THE PROBLEM:
Rewrite every nonblank line of the records below as a Markdown table with the columns "Row" and "Line", numbering the rows in order.

RECORDS PROVIDED:

•••••

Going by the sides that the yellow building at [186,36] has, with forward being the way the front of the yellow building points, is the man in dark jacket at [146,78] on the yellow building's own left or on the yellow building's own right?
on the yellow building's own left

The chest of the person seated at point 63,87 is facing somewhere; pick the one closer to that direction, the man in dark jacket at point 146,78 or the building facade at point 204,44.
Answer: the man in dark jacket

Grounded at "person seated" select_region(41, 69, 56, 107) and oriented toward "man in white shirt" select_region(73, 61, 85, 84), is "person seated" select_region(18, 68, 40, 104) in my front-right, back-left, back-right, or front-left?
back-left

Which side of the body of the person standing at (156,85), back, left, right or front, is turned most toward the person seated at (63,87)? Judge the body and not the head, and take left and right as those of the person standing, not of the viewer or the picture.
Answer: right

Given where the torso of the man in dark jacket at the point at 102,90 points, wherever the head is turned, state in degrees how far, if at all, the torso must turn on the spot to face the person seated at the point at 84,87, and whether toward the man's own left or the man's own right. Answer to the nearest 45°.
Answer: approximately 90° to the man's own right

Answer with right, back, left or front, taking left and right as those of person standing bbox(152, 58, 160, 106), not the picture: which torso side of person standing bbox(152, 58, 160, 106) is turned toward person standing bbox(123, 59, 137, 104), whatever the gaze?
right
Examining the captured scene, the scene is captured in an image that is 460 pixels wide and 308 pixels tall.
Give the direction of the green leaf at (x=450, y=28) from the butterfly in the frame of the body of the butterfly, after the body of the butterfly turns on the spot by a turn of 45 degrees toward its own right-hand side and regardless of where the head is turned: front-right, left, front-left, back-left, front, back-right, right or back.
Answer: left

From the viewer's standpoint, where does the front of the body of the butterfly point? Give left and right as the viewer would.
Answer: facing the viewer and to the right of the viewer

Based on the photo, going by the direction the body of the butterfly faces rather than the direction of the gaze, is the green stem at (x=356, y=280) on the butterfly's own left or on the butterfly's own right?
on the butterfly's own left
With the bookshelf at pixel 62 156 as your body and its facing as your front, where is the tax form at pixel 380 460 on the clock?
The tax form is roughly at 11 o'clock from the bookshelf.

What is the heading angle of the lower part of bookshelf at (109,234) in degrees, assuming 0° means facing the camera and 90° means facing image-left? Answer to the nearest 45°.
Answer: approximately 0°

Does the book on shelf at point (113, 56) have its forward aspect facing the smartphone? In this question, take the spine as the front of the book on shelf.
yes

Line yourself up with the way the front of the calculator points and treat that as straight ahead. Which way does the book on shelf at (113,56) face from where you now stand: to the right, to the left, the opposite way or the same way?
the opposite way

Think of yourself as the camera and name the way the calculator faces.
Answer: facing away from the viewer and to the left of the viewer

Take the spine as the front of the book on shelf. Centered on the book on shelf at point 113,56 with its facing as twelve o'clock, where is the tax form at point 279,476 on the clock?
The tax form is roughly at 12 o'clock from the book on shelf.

•••••

SOLUTION TO THIS EXERCISE:
| Row | Line |
|---|---|
| 1 | Going by the sides that the yellow building at [186,36] has, with forward being the way the front of the yellow building points, is the man in dark jacket at [146,78] on the yellow building's own left or on the yellow building's own right? |
| 2 | on the yellow building's own left |
| 3 | The chest of the person seated at point 63,87 is facing somewhere; pick the one closer to that direction, the man in dark jacket at point 146,78 or the building facade at point 204,44. |
| 4 | Answer: the man in dark jacket |
| 5 | Grounded at "person seated" select_region(41, 69, 56, 107) and oriented toward "man in white shirt" select_region(73, 61, 85, 84), is "person seated" select_region(18, 68, 40, 104) in my front-right, back-left, back-right, or front-left? |
| 6 | back-left |
| 7 | Which side of the body of the person standing at (156,85), back, left, right or front, is turned most toward the person seated at (63,87)? Judge the body and not the head, and take left and right as those of the person standing, not of the viewer or the picture. |
| 8 | Answer: right |
| 9 | Given where the torso of the man in dark jacket at the point at 102,90 points, wherever the head is turned, state in degrees how far, if at all, the torso must turn on the spot to face the person seated at the point at 84,87, and whether toward the man's own left or the man's own right. Answer to the nearest 45°. |
| 10 | Answer: approximately 90° to the man's own right |
| 11 | Answer with right, back, left or front, taking left and right as those of person standing bbox(152, 58, 160, 106), not the picture: which torso side of person standing bbox(152, 58, 160, 106) is turned toward person standing bbox(123, 59, 137, 104), whatever the gaze? |
| 12 | right |
| 13 | Examining the captured scene, the scene is captured in an image that is 460 pixels wide and 308 pixels tall. |
| 14 | Give the direction of the green leaf at (x=450, y=28) from the butterfly in the frame of the body of the butterfly, after the body of the butterfly turns on the spot by a turn of 45 degrees toward its own right-hand side and regardless of where the head is turned: front-right, left, front-left, back-left, front, back-right, right or back. |
| 15 | Answer: left |
| 16 | From the viewer's standpoint, where does the front of the body of the butterfly point? Give left and right as the viewer would. |
| 17 | Answer: facing the viewer and to the right of the viewer |
| 18 | Based on the photo, going by the direction the body of the butterfly faces rather than the direction of the gaze, is the green stem at (x=356, y=280) on the butterfly's own left or on the butterfly's own right? |
| 19 | on the butterfly's own left |
| 20 | With the bookshelf at pixel 62 156 as your body and its facing as your front, where is the tax form at pixel 380 460 on the clock? |
| 21 | The tax form is roughly at 11 o'clock from the bookshelf. |
| 22 | What is the heading angle of the lower part of bookshelf at (109,234) in degrees, assuming 0° means facing the camera and 90° means facing image-left? Answer to the nearest 45°. |
| 23 | Answer: approximately 0° |
| 24 | Does the book on shelf at point (113, 56) have its forward aspect facing the smartphone? In this question, take the spine as the front of the book on shelf. |
| 25 | yes |
| 26 | Line yourself up with the way the front of the calculator points and treat that as straight ahead. Which way does the book on shelf at (113,56) face from where you now stand: to the right, to the left, the opposite way or the same way? |
| 27 | the opposite way |
| 28 | Think of yourself as the camera and name the way the calculator faces. |
| 29 | Answer: facing away from the viewer and to the left of the viewer |
| 30 | Take the spine as the front of the book on shelf. Centered on the book on shelf at point 113,56 with its facing as twelve o'clock, where is the tax form at point 279,476 on the clock? |
| 31 | The tax form is roughly at 12 o'clock from the book on shelf. |